Nonetheless, I picked a major—music—and worked hard in my classes. Dating happened, but nothing worked out. As my second year passed without any real marriage prospects appearing, I began to get concerned. The career planning worksheets started to seem like something I’d have to take seriously. As my third and final year came upon me, concern deepened to panic. I was going to have to figure something out. With a degree almost in hand, I could do anything I wanted and live wherever I wanted—but all I really wanted was to be committed to someone who, with his career prospects, would decide it all for me.
After graduation, I ended up getting an internship in a theatre, which turned out to be a lot of fun. That led to freelancing as a musician in Toronto. There were lots of work opportunities—with lots of people competing for them. I was focused on getting work, but I was even more driven to find the right man. I still felt rather bewildered and even put out that I was forced to take care of myself; it was just so unlike the script I’d written.
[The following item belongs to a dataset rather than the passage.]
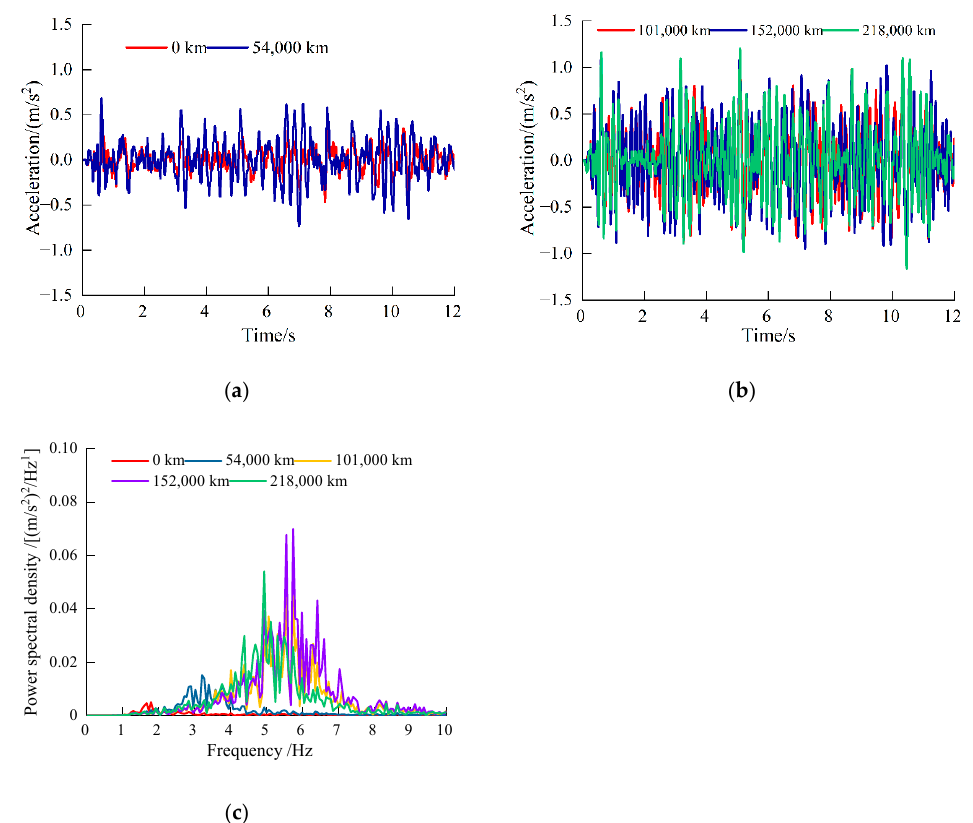
Figure 11. Vibration on carbody ends for the Line A: ( a ) time ‐ domain of the service distance less than 54,000 km; ( b ) time ‐ domain of the service distance more than 101,000 km;( c ) frequency domain.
In the midst of this, I happened on a summer job teaching English overseas. I enjoyed it so much that I decided to pursue that career path. And that, I think, was the beginning of the sea change. I began building relationships with fellow teachers and students alike and learned how satisfying it was. I began to see that I could provide something that others needed, and that was meaningful.
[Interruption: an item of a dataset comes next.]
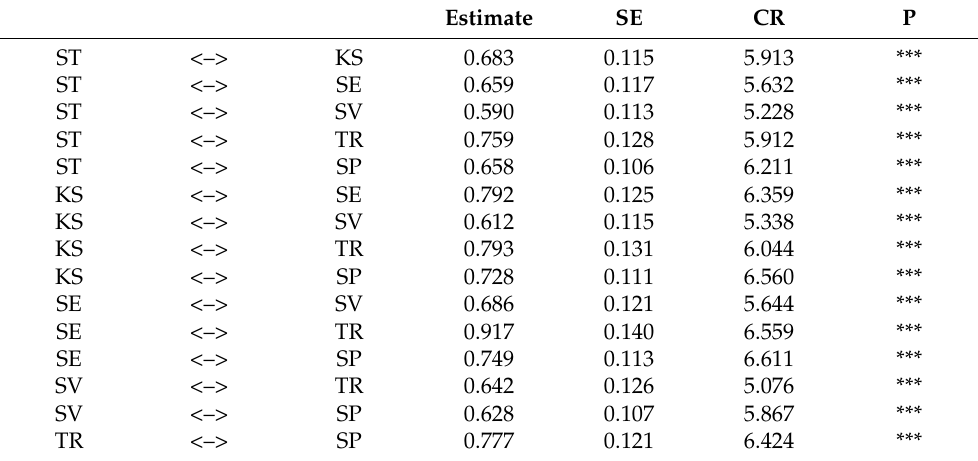
Table 4. Covariance between the latent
For many years I had believed that marriage was the only important task I could fulfill, which had always made the other things I was doing seem unimportant. It had seemed that God had only a work—the particular work of getting married—for me to do, but over time I realized that God has work for me to do, even if it’s not yet what I once envisioned it to be. I had been waiting for someone else to empower me to contribute, but I came to understand that I already had that power. Through years of trial and error, I learned that the meaning I expected marriage to bring to my life could be achieved in other ways.
Of course I still hope to have that marriage and brood of children I dreamed of many years ago. But now I know that whether I do or not, I still have important work to accomplish in the kingdom of God.
Aleesa Sutton has degrees from the Royal Conservatory of Music and Brigham Young University (Provo). She is also a Cambridge-certified teacher of English as a second language and has taught in Korea and Italy. Her memoir, Diary of a Single Mormon Female, was published in 2013. She lives in Vancouver, BC.